Of course, the counter argument is that such a tax would only affect profitable businesses. Unfortunately, such an argument misses the point that many companies will need time to recover from recent economic shocks and may be saddled with new debt, despite reporting a profit.
In fact, many economists have said that the actual impact of the current pandemic will not truly be felt until the country is in recovery and the current levels of government support are reduced or removed entirely.
Raising rates by up to 4%, as has been suggested, could entirely scupper the recovery of some businesses and for those with greater profits, it will reduce their ability to invest in new equipment, infrastructure and people, at a time when they are likely to need it the most.
Additional corporation tax bills will also reduce a company’s ability to pay dividends. For many businesses, this will reduce their ability to seek outside investment from shareholders, who may be less willing to invest their money into a business with a lower chance of returning dividend payments.
The Chancellor must also consider, that for many owner-managed businesses, government support for company directors has been scant.
Typically, owner-managers have extracted a low salary under PAYE and higher dividends, to ensure that their remuneration was tax efficient. Unfortunately, this meant that they were unable to take advantage of furlough payments in any meaningful way, and their personal income has been put under a lot of pressure.
The Chancellor has been under pressure from various groups of MPs, including the powerful cross-party Public Accounts Committee, to clarify how he intends to help the significant group of individuals who have effectively been excluded from government support to date.
Any increase in corporation tax is likely to be poorly received by SME businesses, who may have returned to profit but are in a pretty fragile state.

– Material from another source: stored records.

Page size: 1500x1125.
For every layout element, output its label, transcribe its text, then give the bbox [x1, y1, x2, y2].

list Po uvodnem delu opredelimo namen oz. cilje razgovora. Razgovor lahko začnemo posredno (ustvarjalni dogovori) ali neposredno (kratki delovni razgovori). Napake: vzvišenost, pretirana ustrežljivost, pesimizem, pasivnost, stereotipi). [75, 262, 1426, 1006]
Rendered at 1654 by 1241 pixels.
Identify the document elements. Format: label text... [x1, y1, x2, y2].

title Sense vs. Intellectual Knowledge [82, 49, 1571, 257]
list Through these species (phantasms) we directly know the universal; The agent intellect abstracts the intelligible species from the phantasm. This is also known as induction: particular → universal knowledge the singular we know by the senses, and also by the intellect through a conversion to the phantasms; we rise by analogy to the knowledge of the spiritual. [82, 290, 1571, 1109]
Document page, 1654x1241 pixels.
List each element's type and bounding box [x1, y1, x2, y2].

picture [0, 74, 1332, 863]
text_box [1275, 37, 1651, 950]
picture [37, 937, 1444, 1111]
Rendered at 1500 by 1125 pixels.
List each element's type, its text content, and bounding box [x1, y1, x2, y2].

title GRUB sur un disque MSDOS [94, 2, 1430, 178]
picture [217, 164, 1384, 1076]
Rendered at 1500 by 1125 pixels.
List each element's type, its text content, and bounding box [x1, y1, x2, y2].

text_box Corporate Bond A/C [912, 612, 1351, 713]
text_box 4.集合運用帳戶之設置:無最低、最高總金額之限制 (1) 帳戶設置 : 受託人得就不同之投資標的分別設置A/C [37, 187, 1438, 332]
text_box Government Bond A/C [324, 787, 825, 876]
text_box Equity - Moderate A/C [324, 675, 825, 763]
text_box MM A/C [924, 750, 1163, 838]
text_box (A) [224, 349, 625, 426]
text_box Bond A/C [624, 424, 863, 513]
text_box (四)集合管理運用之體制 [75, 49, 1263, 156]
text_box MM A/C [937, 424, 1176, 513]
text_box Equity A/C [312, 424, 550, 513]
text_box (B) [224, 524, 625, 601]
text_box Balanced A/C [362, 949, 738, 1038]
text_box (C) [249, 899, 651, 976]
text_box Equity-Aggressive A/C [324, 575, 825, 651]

Following Brexit, the UK also has an opportunity to ensure that its economy, labour market and tax system, is attractive for external investment and job creation on the world stage.
Low corporate tax rates are one means of attracting inward investment, and a sudden increase in corporation tax is likely to do little to settle post-Brexit nerves among the international business community.
Whilst pandemic support measures undoubtedly need to be paid for, we are still some way from emerging from the economic shock caused by the pandemic. If a corporation tax increase is needed, many have speculated that it would be far better delayed until an economic recovery is well underway.
A rise in corporation tax is just one of a number of speculative measures that the Chancellor is believed to be considering at this time.